Last updated at Thu, 25 Jul 2024 14:35:20 GMT
Series co-written with Jeremiah Dewey, Rapid7 Director of Incident Response.
Part 4: What to Do Under Fire
In our previous posts on building an Incident Response (IR) plan, we outlined how to draft the plan, and how to test it. This final chapter will share our recommendations around handling a real incident. This will apply to escalated opportunistic attacks as well as the rare but real targeted threat.
We must emphasize that you, your team, and the employees in your company are the most important factors in responding to an incident. Attackers are people—driven by motives, objectives, and an attack opportunity. Properly piecing the puzzle together requires staying calm and not letting distractions like anger, helplessness, and fear get in the way of a coordinated response.
Breathe. Just Breathe. Now Reach Out.
In many cases, a member of your security or IT team will detect an incident in the form of suspicious activity somewhere on your network. Depending on your detection and response capabilities, this could range from identifying an anomalous network scan to activity present later in the attack chain, such as a high level of egress activity that could be data exfiltration.
First, get into the right gear.
Then, notify your infosec team lead or security manager. Key objectives: gain context, and scope the impact of the incident.
Build Context, Scope the Incident
Your goal is to define the parameters of the incident: the who, what and where malicious behavior is occurring. For example, if the suspicious activity occurred on an asset, consider the following:
- What’s the criticality of the asset to the business?
- What users have authenticated to it—can those users take privileged action?
- Is your SIEM solution collecting endpoint data to provide additional context?
If user credentials are suspected to be compromised:
- What admin privileges does this user have?
- Contact the user—are they aware of what is happening?
- What is happening across that user’s accounts?
Nearly every successful attack takes advantage of weaknesses across these three categories: vulnerabilities, misconfigurations, or stolen credentials. If your team has proactively assessed the lay of the land across the company network, that preparation will lead to a quicker severity assessment. If you haven’t, it will be difficult to determine if an alert stems from a misconfigured device, a BYOD from the development team, or an actual attacker using compromised credentials. More on how our Managed Detection and Response team investigates alerts.
Proper triage will help you prioritize, so you won’t mistakenly notify business leaders about a false-positive incident. If you’ve tested your incident response plan and escalate during a true time of need, you will likely draw the attention of your company leaders.
Track Everything
It can be easy to muddle up forensic evidence. Keep it as pristine as possible, not only for your team and your organization, but also for any external IR and legal teams that you loop into response.
That is why it’s important to keep volatile evidence, such as memory, intact. If compromised systems are simply powered down, which can easily happen during a panicked response, that can both tip off the attacker and erase important evidence. Identify in advance who in your organization has forensic expertise, and make sure that their contact info is explicitly listed in the incident response plan.
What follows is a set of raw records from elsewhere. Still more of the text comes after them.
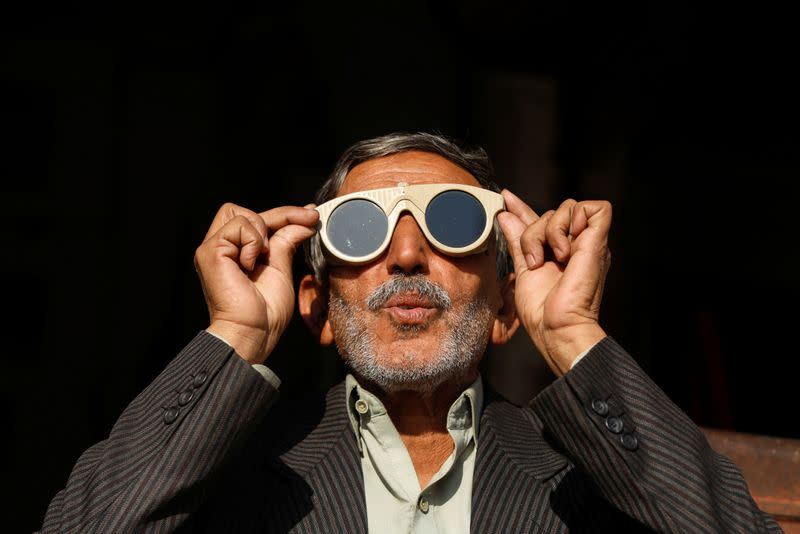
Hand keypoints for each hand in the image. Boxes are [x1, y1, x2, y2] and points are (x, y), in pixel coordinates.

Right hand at [194, 203, 318, 363]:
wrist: (253, 334)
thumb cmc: (265, 313)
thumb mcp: (281, 269)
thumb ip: (285, 242)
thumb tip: (303, 222)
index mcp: (235, 252)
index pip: (257, 219)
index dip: (285, 214)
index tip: (311, 214)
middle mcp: (220, 248)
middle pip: (244, 210)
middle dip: (276, 216)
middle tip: (302, 225)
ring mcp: (212, 249)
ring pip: (240, 213)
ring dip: (262, 233)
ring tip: (263, 259)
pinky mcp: (210, 252)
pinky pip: (238, 226)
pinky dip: (254, 243)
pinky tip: (252, 265)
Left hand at [497, 191, 610, 374]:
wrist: (556, 327)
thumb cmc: (542, 312)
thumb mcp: (522, 270)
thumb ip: (517, 242)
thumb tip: (506, 216)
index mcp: (558, 254)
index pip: (542, 221)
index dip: (523, 207)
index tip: (506, 198)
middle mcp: (575, 246)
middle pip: (551, 213)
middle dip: (532, 231)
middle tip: (533, 261)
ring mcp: (587, 243)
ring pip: (568, 207)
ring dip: (549, 231)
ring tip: (548, 259)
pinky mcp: (598, 241)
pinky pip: (594, 208)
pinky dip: (573, 220)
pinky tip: (563, 248)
If you have an outside incident response partner such as Rapid7, contact them as soon as possible. For example, we’d much rather you call us about nothing, instead of delaying the response to a potentially important incident. You’ll have fresh sets of eyes on the situation and added firepower to determine and execute the best course for remediation.
An IR service provider can also share legal considerations gleaned from response experience, which will help the team avoid dangerous pitfalls.
Get Counsel
If we’re dealing with an incident that involves customer data and breach of compliance, loop in legal counsel early. The actions you take during initial response may be scrutinized with regulatory and legal issues in mind later. Was your response timely and appropriate? Did negligence by anyone in your organization play a role? What about faulty hardware or vulnerabilities in deployed software? All may be subject to investigation later—legal counsel is here precisely for these moments.
Counsel will have advice to inform the all-important response by your PR team. As the authors of a recent Harvard Business Review article point out, even rumors of breaches can do a lot of damage. Good plan execution involves tight coordination across teams, technical and not.
It's important to get out in front of the crisis with clear and direct communication to the outside world. As well as helping you craft the best response, your legal counsel will help your PR team determine what you are legally required to report about any given incident.
Stick with the Plan
Finally, stick to your plan. This is why you practice it. At the same time, understand that every incident is unique and may require deviations when appropriate—ensure they are justified and documented.
Whatever the circumstances of a given crisis, any effort you front-load into drafting, reviewing, and testing will provide a solid foundation for quick, nuanced reactions that will serve you and your organization well.